The series will be a best of five and will be the first World Championship final to be held in the East Coast of the United States, as all prior finals held in North America have been held in Los Angeles (2012, 2013, 2016) and San Francisco (2022) - all in the country's West Coast.

== Background and host selection ==
During the media day for the 2025 World Championship Final in Chengdu, China on 7 November 2025, Riot Games announced the host cities of the 2026 edition of Worlds, with Allen, Texas of the Dallas–Fort Worth metroplex hosting the swiss stage, quarterfinals, and semifinals; and New York City staging the Finals. It had been announced previously on 8 January 2025 that the 2026 tournament would be held in North America in a development update video for the game posted by Riot Games to begin that year's competitive season. Los Angeles was added as a host city on 22 March 2026 and will host the play-in stage.

New York City was one of the host cities of the 2016 and 2022 editions of the League of Legends World Championship - all of which in the Midtown Manhattan area. In 2016, the semifinals were held at the Madison Square Garden, while the group stage and quarterfinals in 2022 took place at MSG's The Theater, which was then known as the Hulu Theater and was the venue's first esports event.

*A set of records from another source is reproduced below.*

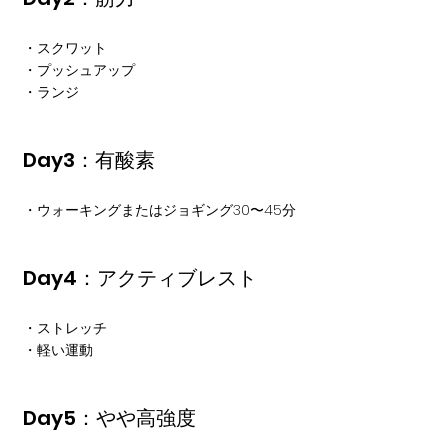
・スクワット
・プッシュアップ
・ランジ
Day3：有酸素
・ウォーキングまたはジョギング30〜45分
Day4：アクティブレスト
・ストレッチ
・軽い運動
Day5：やや高強度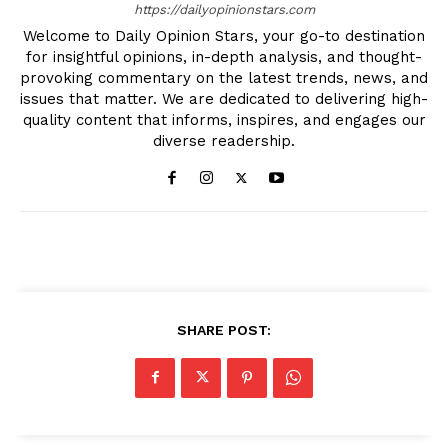
https://dailyopinionstars.com
Welcome to Daily Opinion Stars, your go-to destination
for insightful opinions, in-depth analysis, and thought-
provoking commentary on the latest trends, news, and
issues that matter. We are dedicated to delivering high-
quality content that informs, inspires, and engages our
diverse readership.
SHARE POST: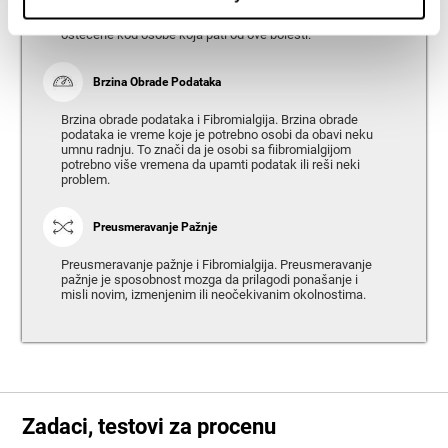
cilja u budućnosti. Planiranje, izvršne funkcije,
rasuđivanje ili sposobnost donošenja odluka mogu biti
oštećene kod osobe koja pati od ove bolesti.
Brzina Obrade Podataka
Brzina obrade podataka i Fibromialgija. Brzina obrade
podataka ie vreme koje je potrebno osobi da obavi neku
umnu radnju. To znači da je osobi sa fiibromialgijom
potrebno više vremena da upamti podatak ili reši neki
problem.
Preusmeravanje Pažnje
Preusmeravanje pažnje i Fibromialgija. Preusmeravanje
pažnje je sposobnost mozga da prilagodi ponašanje i
misli novim, izmenjenim ili neočekivanim okolnostima.
Zadaci, testovi za procenu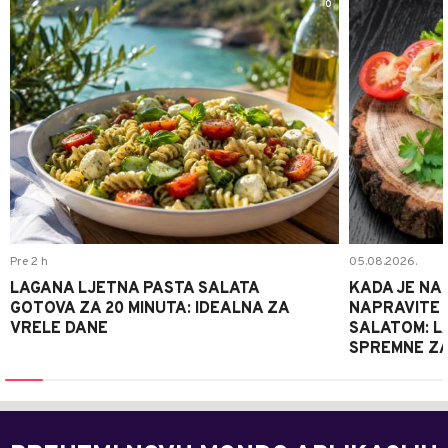
0
Pre 2 h
05.08.2026.
LAGANA LJETNA PASTA SALATA
KADA JE NA
GOTOVA ZA 20 MINUTA: IDEALNA ZA
NAPRAVITE 
VRELE DANE
SALATOM: LA
SPREMNE ZA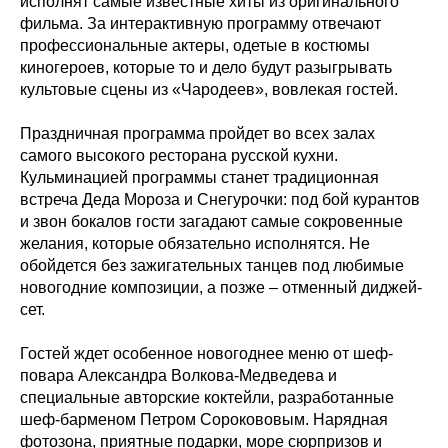
исполнят самые известные хиты из оригинального
фильма. За интерактивную программу отвечают
профессиональные актеры, одетые в костюмы
киногероев, которые то и дело будут разыгрывать
культовые сцены из «Чародеев», вовлекая гостей.
Праздничная программа пройдет во всех залах
самого высокого ресторана русской кухни.
Кульминацией программы станет традиционная
встреча Деда Мороза и Снегурочки: под бой курантов
и звон бокалов гости загадают самые сокровенные
желания, которые обязательно исполнятся. Не
обойдется без зажигательных танцев под любимые
новогодние композиции, а позже – отменный диджей-
сет. ⁠
Гостей ждет особенное новогоднее меню от шеф-
повара Александра Волкова-Медведева и
специальные авторские коктейли, разработанные
шеф-барменом Петром Сорокововым. Нарядная
фотозона, приятные подарки, море сюрпризов и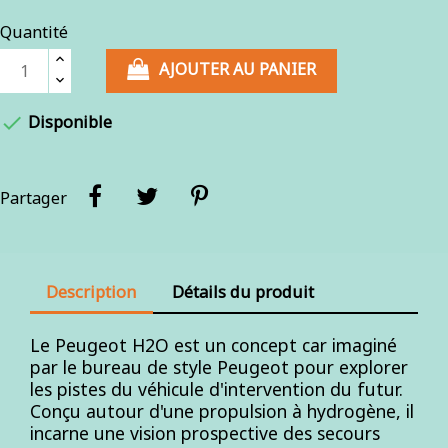
Quantité
AJOUTER AU PANIER

Disponible
Partager
Description
Détails du produit
Le Peugeot H2O est un concept car imaginé
par le bureau de style Peugeot pour explorer
les pistes du véhicule d'intervention du futur.
Conçu autour d'une propulsion à hydrogène, il
incarne une vision prospective des secours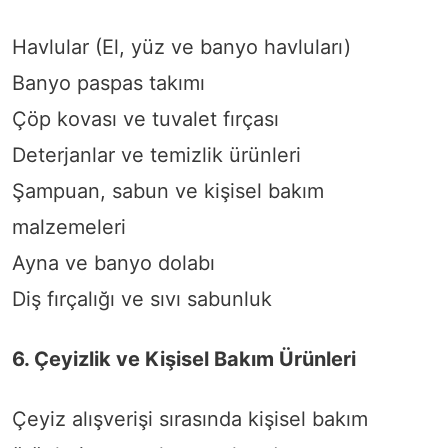
Havlular (El, yüz ve banyo havluları)
Banyo paspas takımı
Çöp kovası ve tuvalet fırçası
Deterjanlar ve temizlik ürünleri
Şampuan, sabun ve kişisel bakım
malzemeleri
Ayna ve banyo dolabı
Diş fırçalığı ve sıvı sabunluk
6. Çeyizlik ve Kişisel Bakım Ürünleri
Çeyiz alışverişi sırasında kişisel bakım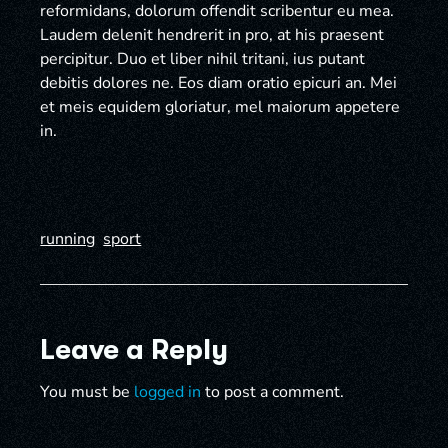
reformidans, dolorum offendit scribentur eu mea.
Laudem delenit hendrerit in pro, at his praesent
percipitur. Duo et liber nihil tritani, ius putant
debitis dolores ne. Eos diam oratio epicuri an. Mei
et meis equidem gloriatur, mel maiorum appetere
in.
running
sport
Leave a Reply
You must be
logged in
to post a comment.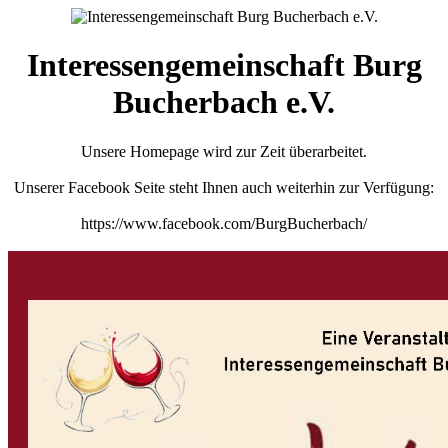
Interessengemeinschaft Burg
Bucherbach e.V.
Unsere Homepage wird zur Zeit überarbeitet.
Unserer Facebook Seite steht Ihnen auch weiterhin zur Verfügung:
https://www.facebook.com/BurgBucherbach/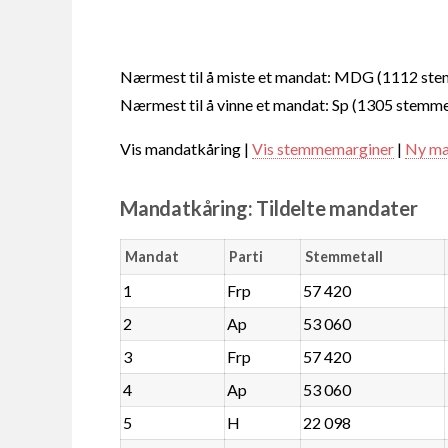
Nærmest til å miste et mandat: MDG (1112 st
Nærmest til å vinne et mandat: Sp (1305 stemme
Vis mandatkåring |
Vis stemmemarginer
|
Ny ma
Mandatkåring: Tildelte mandater
Mandat
Parti
Stemmetall
1
Frp
57 420
2
Ap
53 060
3
Frp
57 420
4
Ap
53 060
5
H
22 098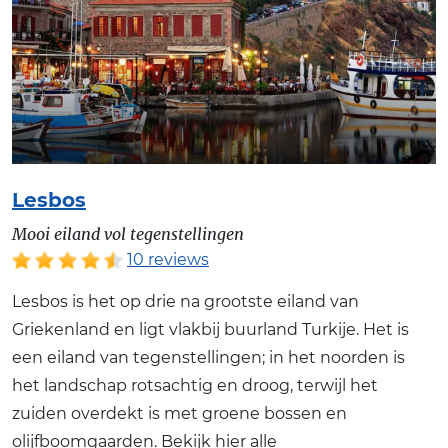
Lesbos
Mooi eiland vol tegenstellingen
10 reviews
Lesbos is het op drie na grootste eiland van
Griekenland en ligt vlakbij buurland Turkije. Het is
een eiland van tegenstellingen; in het noorden is
het landschap rotsachtig en droog, terwijl het
zuiden overdekt is met groene bossen en
olijfboomgaarden. Bekijk hier alle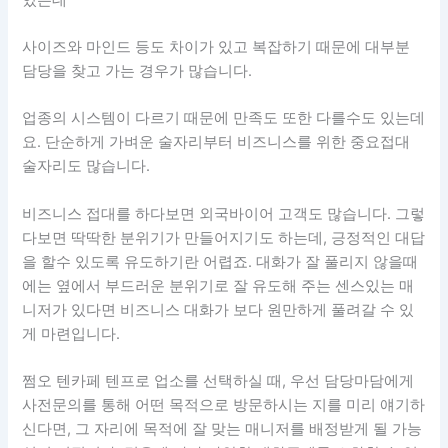
사이즈와 마인드 등도 차이가 있고 복잡하기 때문에 대부분
담당을 찾고 가는 경우가 많습니다.
업종의 시스템이 다르기 때문에 만족도 또한 다를수도 있는데
요. 단순하게 가벼운 술자리부터 비즈니스를 위한 중요접대
술자리도 많습니다.
비즈니스 접대를 하다보면 외국바이어 고객도 많습니다. 그렇
다보면 딱딱한 분위기가 만들어지기도 하는데, 긍정적인 대답
을 할수 있도록 유도하기란 어렵죠. 대화가 잘 풀리지 않을때
에는 옆에서 부드러운 분위기로 잘 유도해 주는 센스있는 매
니저가 있다면 비즈니스 대화가 보다 원만하게 풀려갈 수 있
게 마련입니다.
쩜오 텐카페 텐프로 업소를 선택하실 때, 우선 담당마담에게
사전문의를 통해 어떤 목적으로 방문하시는 지를 미리 얘기하
신다면, 그 자리에 목적에 잘 맞는 매니저를 배정받게 될 가능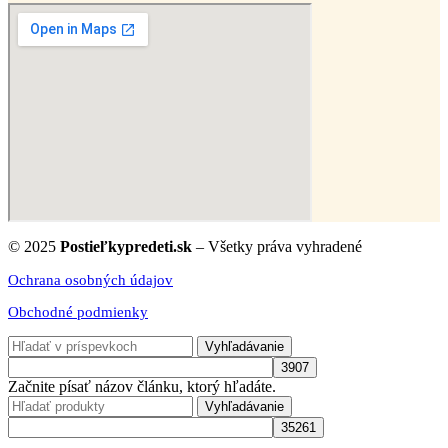
© 2025
Postieľkypredeti.sk
– Všetky práva vyhradené
Ochrana osobných údajov
Obchodné podmienky
Vyhľadávanie
Začnite písať názov článku, ktorý hľadáte.
Vyhľadávanie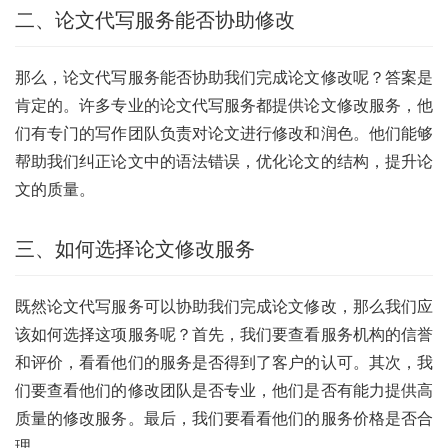
二、论文代写服务能否协助修改
那么，论文代写服务能否协助我们完成论文修改呢？答案是
肯定的。许多专业的论文代写服务都提供论文修改服务，他
们有专门的写作团队负责对论文进行修改和润色。他们能够
帮助我们纠正论文中的语法错误，优化论文的结构，提升论
文的质量。
三、如何选择论文修改服务
既然论文代写服务可以协助我们完成论文修改，那么我们应
该如何选择这项服务呢？首先，我们要查看服务机构的信誉
和评价，看看他们的服务是否得到了客户的认可。其次，我
们要查看他们的修改团队是否专业，他们是否有能力提供高
质量的修改服务。最后，我们要看看他们的服务价格是否合
理。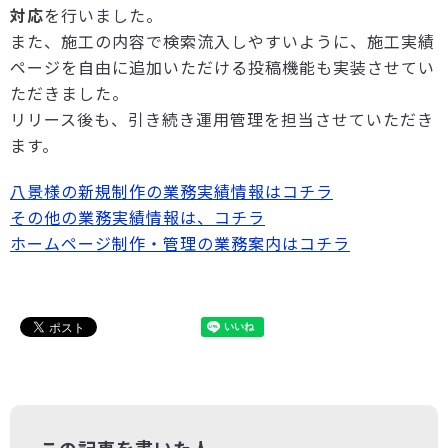
対応
を行いました。
また、施工の内容で検索流入しやすいように、施工実績
ページを自由に追加いただける投稿機能も実装させてい
ただきました。
リリース後も、引き続き運用管理を担当させていただき
ます。
八景様の新規制作の業務実績情報はコチラ
その他の業務実績情報は、コチラ
ホームページ制作・管理の業務案内はコチラ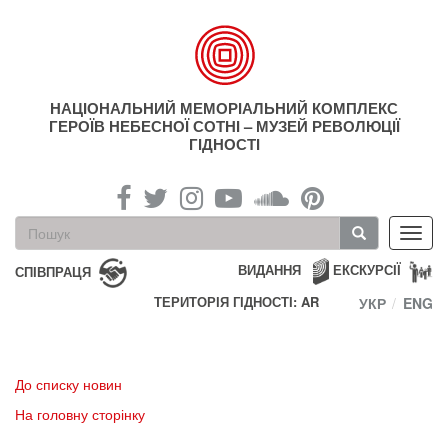
Перейти
до
основного
матеріалу
НАЦІОНАЛЬНИЙ МЕМОРІАЛЬНИЙ КОМПЛЕКС
ГЕРОЇВ НЕБЕСНОЇ СОТНІ – МУЗЕЙ РЕВОЛЮЦІЇ
ГІДНОСТІ
Пошукова
Toggl
форма
navig
Пошук
ВИДАННЯ
ЕКСКУРСІЇ
СПІВПРАЦЯ
ТЕРИТОРІЯ ГІДНОСТІ: AR
УКР
ENG
До списку новин
На головну сторінку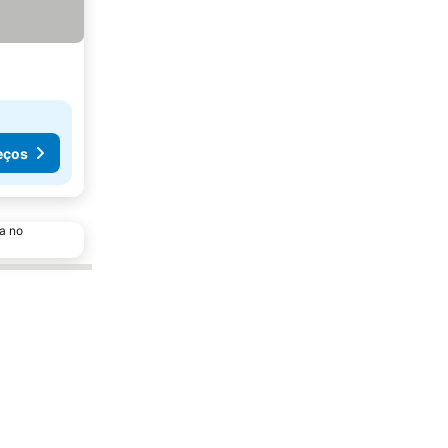
eços
a no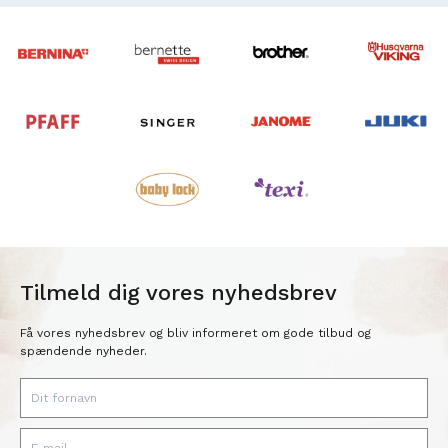
Tilmeld dig vores nyhedsbrev
Få vores nyhedsbrev og bliv informeret om gode tilbud og
spændende nyheder.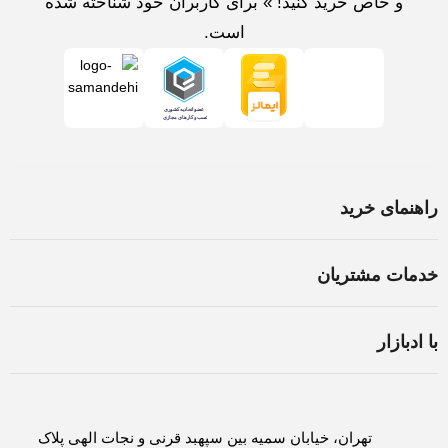
و خاص خرید کنید! » برای کاربران خود شناخته شده
است.
راهنمای خرید
خرید لپ تاپ در اصفهان
خدمات مشتریان
اسمبل سیستم در اصفهان
شرایط و قوانین
ثبت سفارش
با ادبازار
سوالات متداول
روش های پرداخت
درباره ادبازار
حریم خصوصی
لغو و بازگشت کالا
تماس با ادبازار
تهران، خیابان سمیه بین سپهبد قرنی و نجات الهی پلاک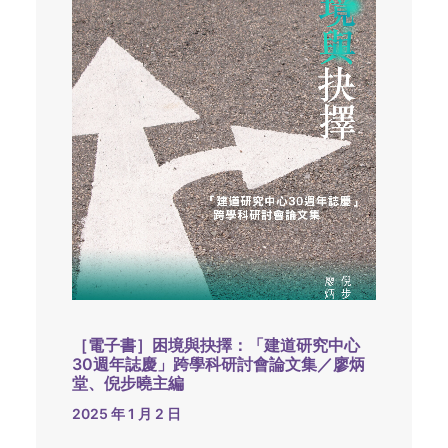
［電子書］困境與抉擇：「建道研究中心
30週年誌慶」跨學科研討會論文集／廖炳
堂、倪步曉主編
2025 年 1 月 2 日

On 22 March 2026, during the finals of the 2026 First Stand Tournament in São Paulo, Brazil, Riot Games announced that the Barclays Center in Brooklyn, one of the city's five boroughs, would host the final series.

== Pre-series ==
Before the finals, it is expected that an opening ceremony will take place, featuring performances from musical artists who had collaborated with League of Legends throughout the year, the introduction of the finalists, and the reveal of the Summoner's Cup.